10.0.130.77 (one of the nodes in the cluster)
nodetool describecluster
Cluster Information:
Name: Veeps
Snitch: org.apache.cassandra.locator.GossipingPropertyFileSnitch
DynamicEndPointSnitch: disabled
Partitioner: org.apache.cassandra.dht.Murmur3Partitioner
Schema versions:
6e0ec14b-1d4b-305b-9bf9-d420da03eb45: [10.0.137.180]
7f3ff0e1-96d7-3145-8883-f6125b5522f6: [10.0.130.77, 10.0.137.241]
nodetool removenode dd530cfb-7f4e-42c3-be6a-ce093d263b96
nodetool: Scylla API server HTTP POST to URL ‘/storage_service/remove_node’ failed: std::runtime_error (removenode[bf9d0aed-d300-48e0-ad70-8637d11972d6]: Node dd530cfb-7f4e-42c3-be6a-ce093d263b96 not found in the cluster)
See ‘nodetool help’ or ‘nodetool help ’.
ok so it looks like actually stopping scylla-server on .180 removed it from that list. However what’s your thoughts on the other 2 listed? Those were already offline.
Hm, I was convinced that you have Raft enabled in your cluster (due to the error you said you were getting – that it cannot resolve IP address), but apparently not.
Do both nodes return this result when you connect to cqlsh with them? (Empty system.raft_state table)
What is your conf/scylla.yaml?
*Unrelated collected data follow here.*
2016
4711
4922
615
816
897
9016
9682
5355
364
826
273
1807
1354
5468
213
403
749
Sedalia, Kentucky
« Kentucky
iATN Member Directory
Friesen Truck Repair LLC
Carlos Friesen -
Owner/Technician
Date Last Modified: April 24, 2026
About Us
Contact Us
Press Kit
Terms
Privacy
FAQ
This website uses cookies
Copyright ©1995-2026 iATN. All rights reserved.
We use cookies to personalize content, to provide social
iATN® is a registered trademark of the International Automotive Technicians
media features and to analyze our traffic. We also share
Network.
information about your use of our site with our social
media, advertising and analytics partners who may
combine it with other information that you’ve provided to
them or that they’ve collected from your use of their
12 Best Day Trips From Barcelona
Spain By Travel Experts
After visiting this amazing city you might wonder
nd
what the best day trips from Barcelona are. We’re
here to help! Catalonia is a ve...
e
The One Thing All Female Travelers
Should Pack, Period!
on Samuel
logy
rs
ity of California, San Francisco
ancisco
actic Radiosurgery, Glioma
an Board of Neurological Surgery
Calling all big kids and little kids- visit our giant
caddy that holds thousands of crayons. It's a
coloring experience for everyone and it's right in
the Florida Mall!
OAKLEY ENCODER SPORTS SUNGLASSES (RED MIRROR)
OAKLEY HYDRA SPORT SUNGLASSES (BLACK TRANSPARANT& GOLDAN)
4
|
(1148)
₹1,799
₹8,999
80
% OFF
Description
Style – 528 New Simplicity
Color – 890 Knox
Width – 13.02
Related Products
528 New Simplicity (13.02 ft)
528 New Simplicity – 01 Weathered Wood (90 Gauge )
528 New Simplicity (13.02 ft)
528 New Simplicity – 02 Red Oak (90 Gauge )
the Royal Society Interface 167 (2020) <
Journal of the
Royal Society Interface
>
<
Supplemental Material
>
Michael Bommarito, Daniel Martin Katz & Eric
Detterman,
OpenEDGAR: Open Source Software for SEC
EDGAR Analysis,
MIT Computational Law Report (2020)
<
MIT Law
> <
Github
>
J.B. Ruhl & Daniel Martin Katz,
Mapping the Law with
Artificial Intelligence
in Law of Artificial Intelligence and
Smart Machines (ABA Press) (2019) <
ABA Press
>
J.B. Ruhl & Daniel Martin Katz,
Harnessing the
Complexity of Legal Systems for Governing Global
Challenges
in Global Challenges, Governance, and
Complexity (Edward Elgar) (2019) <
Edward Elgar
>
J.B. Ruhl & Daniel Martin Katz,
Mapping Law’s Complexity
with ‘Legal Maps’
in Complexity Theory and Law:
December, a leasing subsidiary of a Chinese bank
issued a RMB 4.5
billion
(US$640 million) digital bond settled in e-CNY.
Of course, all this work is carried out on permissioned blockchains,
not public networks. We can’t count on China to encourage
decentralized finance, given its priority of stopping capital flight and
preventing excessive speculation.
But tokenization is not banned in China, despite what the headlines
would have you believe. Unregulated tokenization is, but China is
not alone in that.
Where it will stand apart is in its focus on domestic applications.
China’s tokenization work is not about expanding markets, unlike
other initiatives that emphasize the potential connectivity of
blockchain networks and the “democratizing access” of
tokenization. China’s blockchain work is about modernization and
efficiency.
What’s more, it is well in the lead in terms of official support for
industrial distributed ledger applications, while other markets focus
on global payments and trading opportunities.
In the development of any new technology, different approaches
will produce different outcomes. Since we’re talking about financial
Do you have the consistent_cluster_management flag set there?
Yeah, that’s part of where I was confused as well. I have consistent_cluster_management set to true on both nodes and has been from day 1. Both nodes return that result. Another thing to mention is this query :select value from system.scylla_local where key = ‘raft_group0_id’; doesn’t return anything either because that key doesn’t exist in scylla_local. That comes from the link you sent me earlier in the post.
Ok, now i feel a little dumb. I went into recovery mode night before last when trying to fix this. I have backed out of this and now this is the result of that query:
key | value
----------------------±-------------------------
group0_upgrade_state | use_post_raft_procedures
WDYM by “backed out”? Have you finished the recovery procedure? If you did anything from the procedure after “enter recovery mode step” (like truncated some Raft tables), then you need to finish it. If you only entered recovery mode, but then set group0_upgrade_state back to use_post_raft_procedures without removing any other data etc., then I guess everything should be fine.
So if you did anything else besides just entering recovery mode – you should finish the recovery procedure (starting by going into recovery mode again), and then proceed.
Otherwise we should be able to proceed now.
If we proceed, then the next step is to check the results of select * from system.raft_state again.
So looks like nodetool status is consistent with raft state, there are no “ghost members” anymore.
Try to boot the new node again. Make sure you don’t use old work directories from previous boot attempts though – clear the old data from node which failed to boot if you do it on the same machine.
If it again gets stuck on “fail to resolve IP” please save the host ID, we’ll have to determine what node this host ID belongs to.
Ok, did the following (noting it here for posterity)
Removed all the data from 10.0.137.180
Ensured cassandra-rackdc.properties was set to datacenter1/rack1
Ensured the seeds were correct in scylla.yaml and all the parameters matched (consistent_cluster_management, etc)
Started scylla
Now the node has successfully joined datacenter1. I am now going to create 3 new nodes and attempt to join datacenter2 to this cluster.